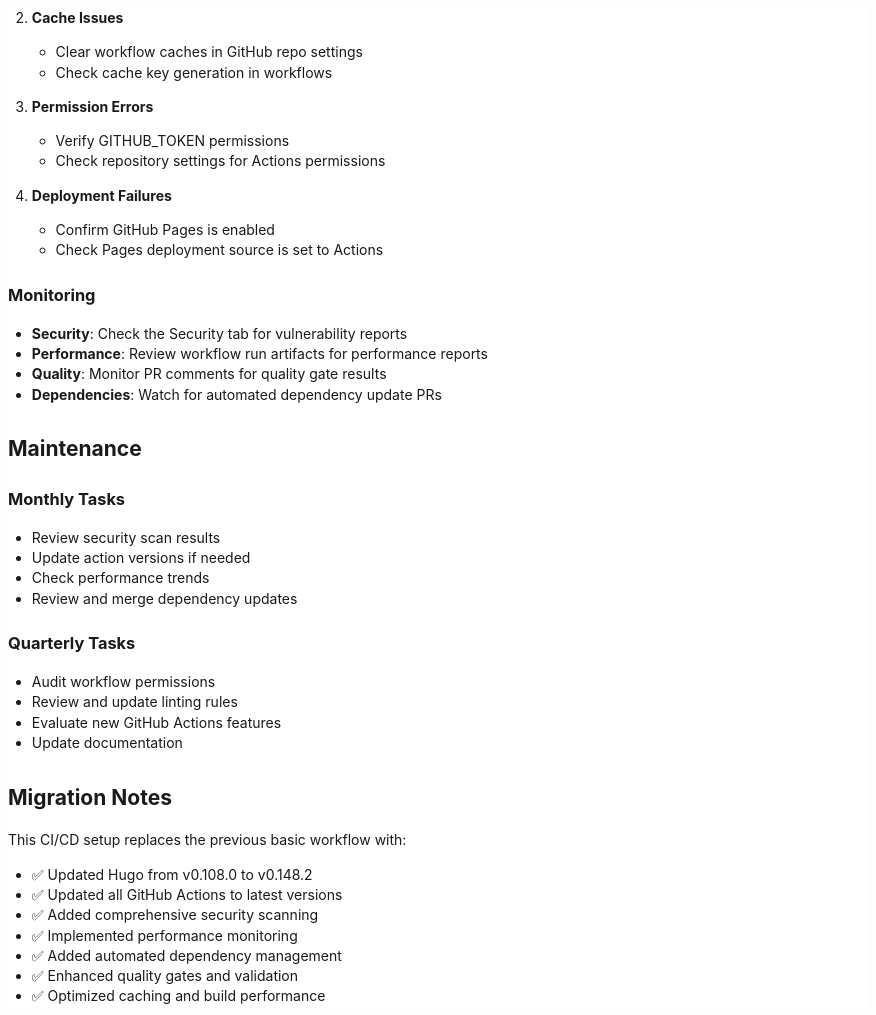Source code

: 2. **Cache Issues**
   - Clear workflow caches in GitHub repo settings
   - Check cache key generation in workflows

3. **Permission Errors**
   - Verify GITHUB_TOKEN permissions
   - Check repository settings for Actions permissions

4. **Deployment Failures**
   - Confirm GitHub Pages is enabled
   - Check Pages deployment source is set to Actions

### Monitoring

- **Security**: Check the Security tab for vulnerability reports
- **Performance**: Review workflow run artifacts for performance reports
- **Quality**: Monitor PR comments for quality gate results
- **Dependencies**: Watch for automated dependency update PRs

## Maintenance

### Monthly Tasks
- Review security scan results
- Update action versions if needed
- Check performance trends
- Review and merge dependency updates

### Quarterly Tasks
- Audit workflow permissions
- Review and update linting rules
- Evaluate new GitHub Actions features
- Update documentation

## Migration Notes

This CI/CD setup replaces the previous basic workflow with:
- ✅ Updated Hugo from v0.108.0 to v0.148.2
- ✅ Updated all GitHub Actions to latest versions
- ✅ Added comprehensive security scanning
- ✅ Implemented performance monitoring
- ✅ Added automated dependency management
- ✅ Enhanced quality gates and validation
- ✅ Optimized caching and build performance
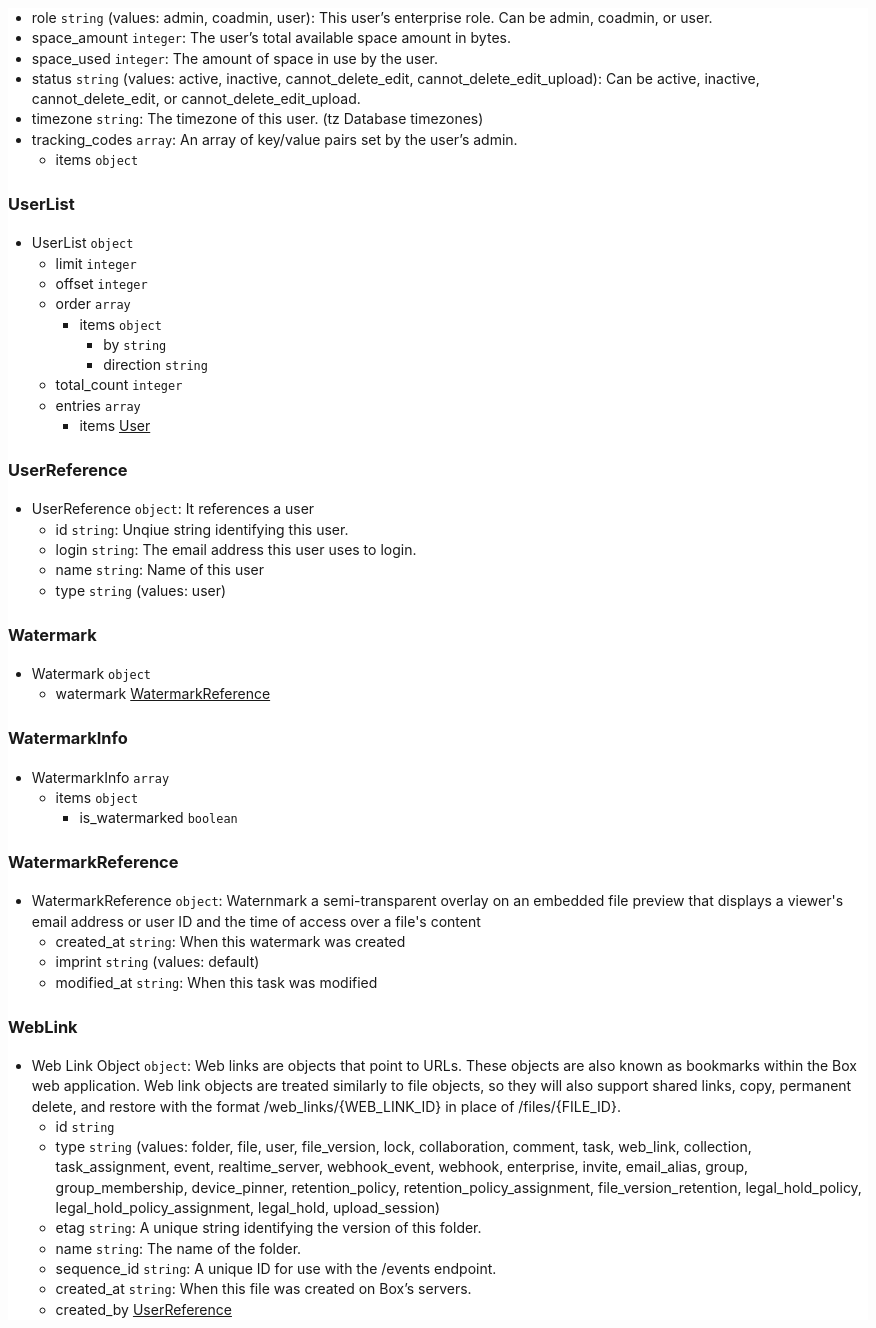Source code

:   * role `string` (values: admin, coadmin, user): This user’s enterprise role. Can be admin, coadmin, or user.
  * space_amount `integer`: The user’s total available space amount in bytes.
  * space_used `integer`: The amount of space in use by the user.
  * status `string` (values: active, inactive, cannot_delete_edit, cannot_delete_edit_upload): Can be active, inactive, cannot_delete_edit, or cannot_delete_edit_upload.
  * timezone `string`: The timezone of this user. (tz Database timezones)
  * tracking_codes `array`: An array of key/value pairs set by the user’s admin.
    * items `object`

### UserList
* UserList `object`
  * limit `integer`
  * offset `integer`
  * order `array`
    * items `object`
      * by `string`
      * direction `string`
  * total_count `integer`
  * entries `array`
    * items [User](#user)

### UserReference
* UserReference `object`: It references a user
  * id `string`: Unqiue string identifying this user.
  * login `string`: The email address this user uses to login.
  * name `string`: Name of this user
  * type `string` (values: user)

### Watermark
* Watermark `object`
  * watermark [WatermarkReference](#watermarkreference)

### WatermarkInfo
* WatermarkInfo `array`
  * items `object`
    * is_watermarked `boolean`

### WatermarkReference
* WatermarkReference `object`: Waternmark a semi-transparent overlay on an embedded file preview that displays a viewer's email address or user ID and the time of access over a file's content
  * created_at `string`: When this watermark was created
  * imprint `string` (values: default)
  * modified_at `string`: When this task was modified

### WebLink
* Web Link Object `object`: Web links are objects that point to URLs. These objects are also known as bookmarks within the Box web application. Web link objects are treated similarly to file objects, so they will also support shared links, copy, permanent delete, and restore with the format /web_links/{WEB_LINK_ID} in place of /files/{FILE_ID}.
  * id `string`
  * type `string` (values: folder, file, user, file_version, lock, collaboration, comment, task, web_link, collection, task_assignment, event, realtime_server, webhook_event, webhook, enterprise, invite, email_alias, group, group_membership, device_pinner, retention_policy, retention_policy_assignment, file_version_retention, legal_hold_policy, legal_hold_policy_assignment, legal_hold, upload_session)
  * etag `string`: A unique string identifying the version of this folder.
  * name `string`: The name of the folder.
  * sequence_id `string`: A unique ID for use with the /events endpoint.
  * created_at `string`: When this file was created on Box’s servers.
  * created_by [UserReference](#userreference)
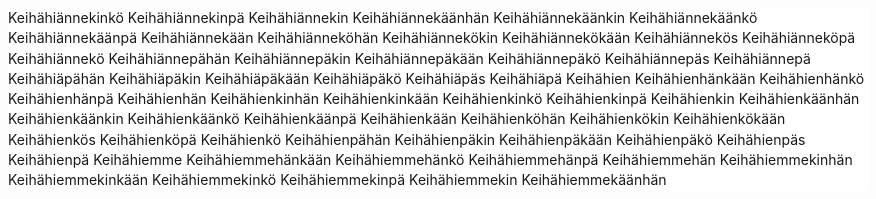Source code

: Keihähiännekinkö
Keihähiännekinpä
Keihähiännekin
Keihähiännekäänhän
Keihähiännekäänkin
Keihähiännekäänkö
Keihähiännekäänpä
Keihähiännekään
Keihähiänneköhän
Keihähiännekökin
Keihähiännekökään
Keihähiännekös
Keihähiänneköpä
Keihähiännekö
Keihähiännepähän
Keihähiännepäkin
Keihähiännepäkään
Keihähiännepäkö
Keihähiännepäs
Keihähiännepä
Keihähiäpähän
Keihähiäpäkin
Keihähiäpäkään
Keihähiäpäkö
Keihähiäpäs
Keihähiäpä
Keihähien
Keihähienhänkään
Keihähienhänkö
Keihähienhänpä
Keihähienhän
Keihähienkinhän
Keihähienkinkään
Keihähienkinkö
Keihähienkinpä
Keihähienkin
Keihähienkäänhän
Keihähienkäänkin
Keihähienkäänkö
Keihähienkäänpä
Keihähienkään
Keihähienköhän
Keihähienkökin
Keihähienkökään
Keihähienkös
Keihähienköpä
Keihähienkö
Keihähienpähän
Keihähienpäkin
Keihähienpäkään
Keihähienpäkö
Keihähienpäs
Keihähienpä
Keihähiemme
Keihähiemmehänkään
Keihähiemmehänkö
Keihähiemmehänpä
Keihähiemmehän
Keihähiemmekinhän
Keihähiemmekinkään
Keihähiemmekinkö
Keihähiemmekinpä
Keihähiemmekin
Keihähiemmekäänhän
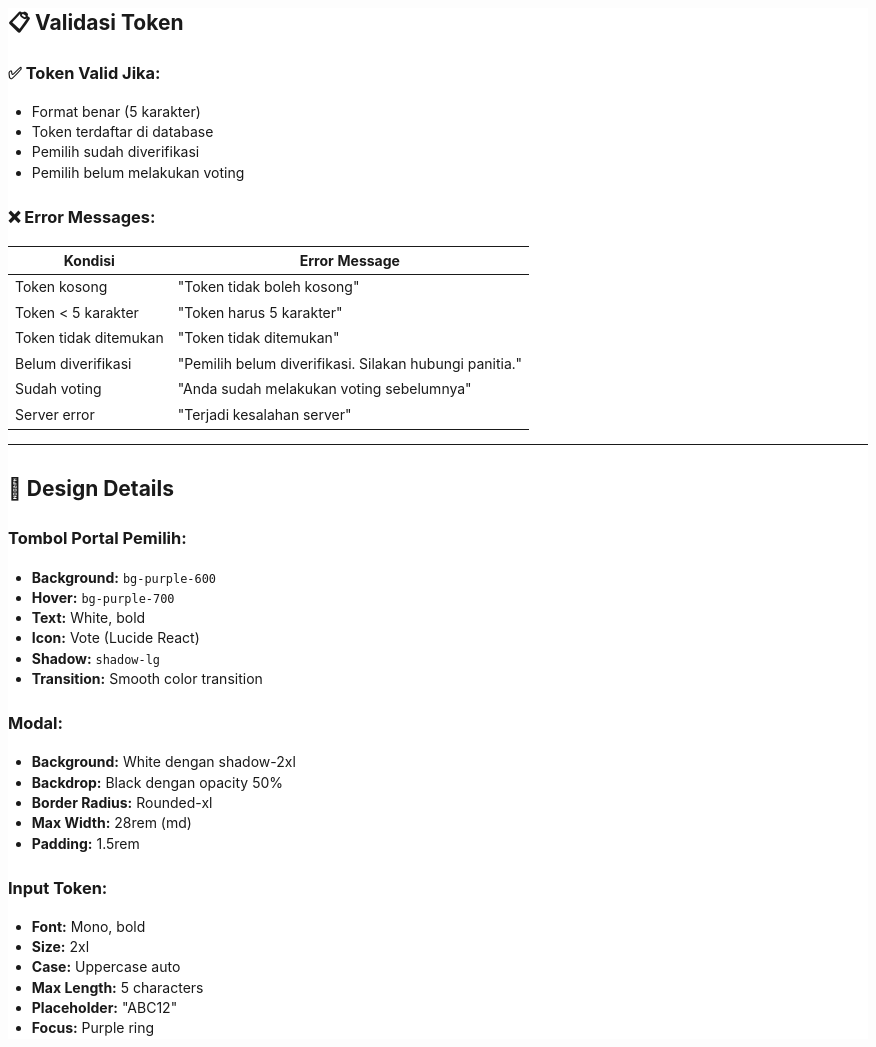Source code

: 
## 📋 Validasi Token

### ✅ Token Valid Jika:
- Format benar (5 karakter)
- Token terdaftar di database
- Pemilih sudah diverifikasi
- Pemilih belum melakukan voting

### ❌ Error Messages:
| Kondisi | Error Message |
|---------|--------------|
| Token kosong | "Token tidak boleh kosong" |
| Token < 5 karakter | "Token harus 5 karakter" |
| Token tidak ditemukan | "Token tidak ditemukan" |
| Belum diverifikasi | "Pemilih belum diverifikasi. Silakan hubungi panitia." |
| Sudah voting | "Anda sudah melakukan voting sebelumnya" |
| Server error | "Terjadi kesalahan server" |

---

## 🎨 Design Details

### Tombol Portal Pemilih:
- **Background:** `bg-purple-600`
- **Hover:** `bg-purple-700`
- **Text:** White, bold
- **Icon:** Vote (Lucide React)
- **Shadow:** `shadow-lg`
- **Transition:** Smooth color transition

### Modal:
- **Background:** White dengan shadow-2xl
- **Backdrop:** Black dengan opacity 50%
- **Border Radius:** Rounded-xl
- **Max Width:** 28rem (md)
- **Padding:** 1.5rem

### Input Token:
- **Font:** Mono, bold
- **Size:** 2xl
- **Case:** Uppercase auto
- **Max Length:** 5 characters
- **Placeholder:** "ABC12"
- **Focus:** Purple ring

ABOUT THIS TASK
Whenever a line of the data includes the word "Pemilih", show that line in full.

ANSWER FOR THIS EXERCISE
- Pemilih sudah diverifikasi
- Pemilih belum melakukan voting
| Belum diverifikasi | "Pemilih belum diverifikasi. Silakan hubungi panitia." |
### Tombol Portal Pemilih:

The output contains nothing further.